# Electronic Ear Muffs



## ErieRider (Mar 23, 2010)

Looking for recommendations on a pair electronic ear muffs. Need a good NRR and a good price. Only use about 4-6 times a year so do not need top of the line stuff. 

Sent from my SM-G950U using Tapatalk


----------



## HookSet Harvey (Aug 12, 2010)

I use the walker razor slim. If I'm going to shoot at an indoor range I'll throw earplugs on under them to. Work great outdoors and batteries last forever.


----------



## fireline (Jun 14, 2007)

My wife got me these for Christmas and I like them, you can turn them up to enhance the sounds around you until you shoot.
https://www.cabelas.com/product/HONEYWELL-SAFETY-IMPACT-BOLT/2764381.uts?slotId=0


----------



## Steelhauler (Apr 7, 2004)

Get a pair from Harbor Freight. They cost around $15 and work just fine.


----------



## mike oehme (Aug 17, 2014)

My wife got me the Walkers Xcel, their great. They have like 5 different settings to use and they were about $100. I don't know how much of a budget you have, but hearing protection is nothing to go cheap on.


----------



## ErieRider (Mar 23, 2010)

Thanks for the input guys....I was on the fence on pretty much the ones you guys mentioned and agree.... there is no reason to skimp on ear pro. That being said, I found a nice pair of walkers on sale. They had pretty positive reviews and had used walkers before. They had a 26 nrr so I'm going to give these a try. Thanks for the input.

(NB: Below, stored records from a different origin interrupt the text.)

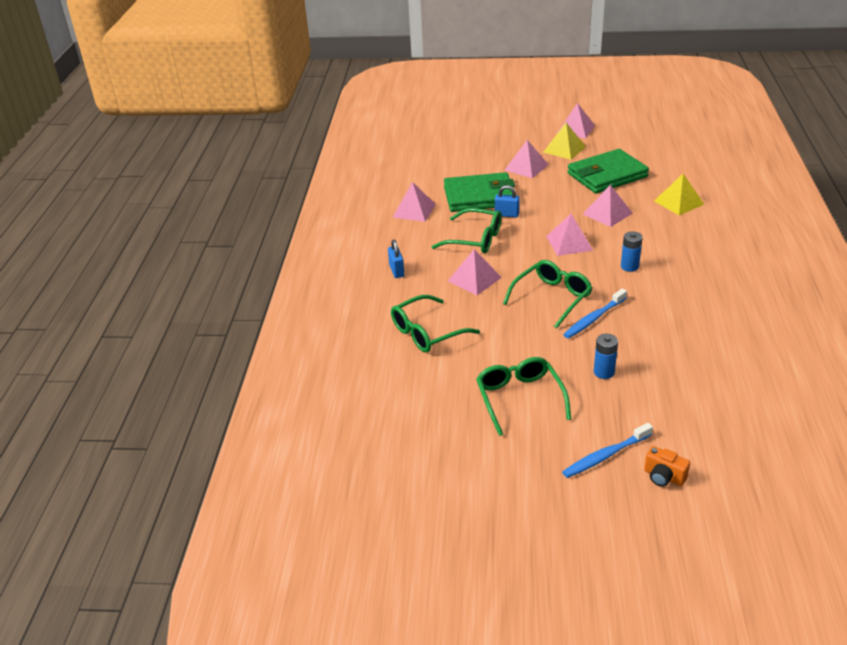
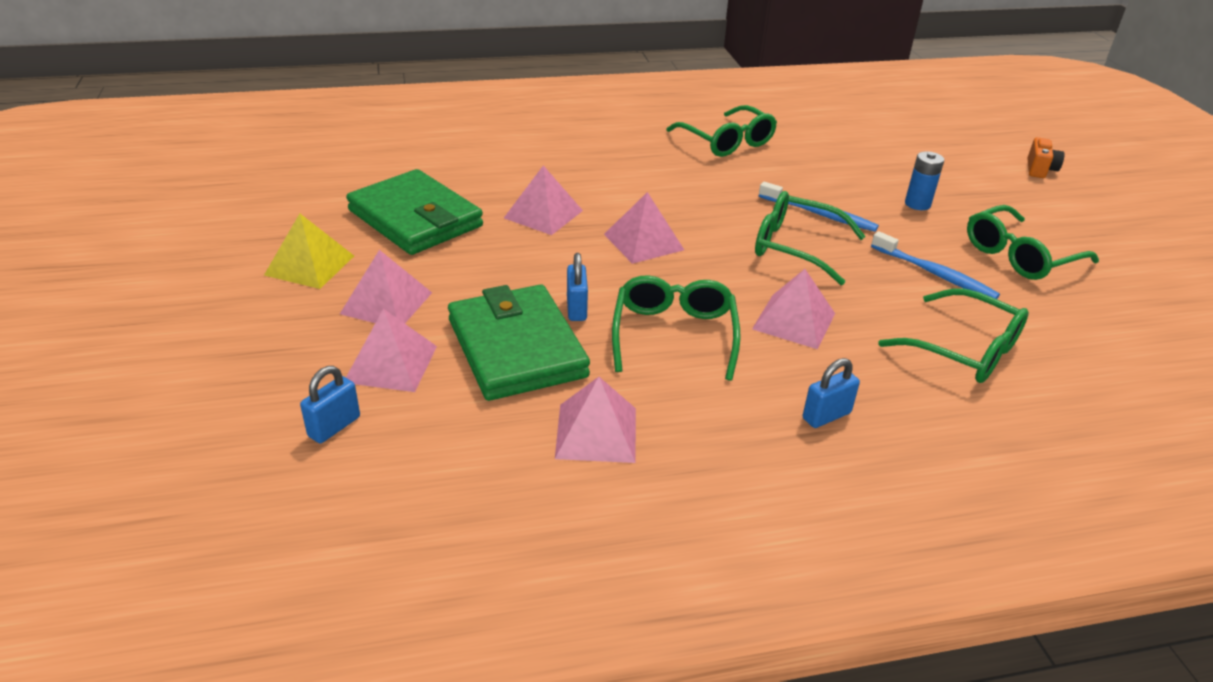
camera: 110 degrees left, 0 degrees up
(443, 157) = (334, 427): none -> blue padlock
(575, 129) = (220, 257): pink pyramid -> pink pyramid (391, 364)
(605, 456) = (1048, 198): blue toothbrush -> blue toothbrush (935, 274)
(629, 266) = (683, 194): blue battery -> none
(678, 202) = (495, 162): yellow pyramid -> none
(716, 301) = (727, 142): none -> green glasses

Sent from my SM-G950U using Tapatalk


----------



## M R DUCKS (Feb 20, 2010)

I got these (picture)(walkers), still "testing". Always use to use ear plugs when shooting for sighting in, patterning, etc. but never wore anything while hunting, except dove,i wear the ear plugs that have the valve in them, suppose to allow for conversation but close for loud noise, actually work pretty good... but my ears are as important as my eyes while hunting...I know risking losing hearing...
I think I got these in the $30 range believe it or not !


----------



## hailtothethief (Jan 18, 2017)

Shot my friends .450 bushmaster with out ear protection. My ear is still ringing. Lol i sprung for the peltor tactical . Good for indoor ranges. You can hear everything except loud sounds. When the gun fires all sound stops for a moment then you can hear everything again. Much better than ear plugs.


----------



## firemanmike2127 (Mar 17, 2013)

I just purchased a 2nd set of the Peltor Tactical earmuffs for my range bag. I've been well satisfied with the fit, performance, & battery life of this product. We have another brand (unsure which one) that is a PIA to change the batteries, since the whole oval cushion has to come off (no external battery door) which stinks. Mike


----------



## ErieRider (Mar 23, 2010)

Well after several range dates and usage of my ear pro from above, I can tell you I'm very pleased with them. Sounds/directions can be heard without issue and really reduces gun shots! Actually sad that I didn't spend the money on these things way earlier. 

Sent from my SM-G950U using Tapatalk


----------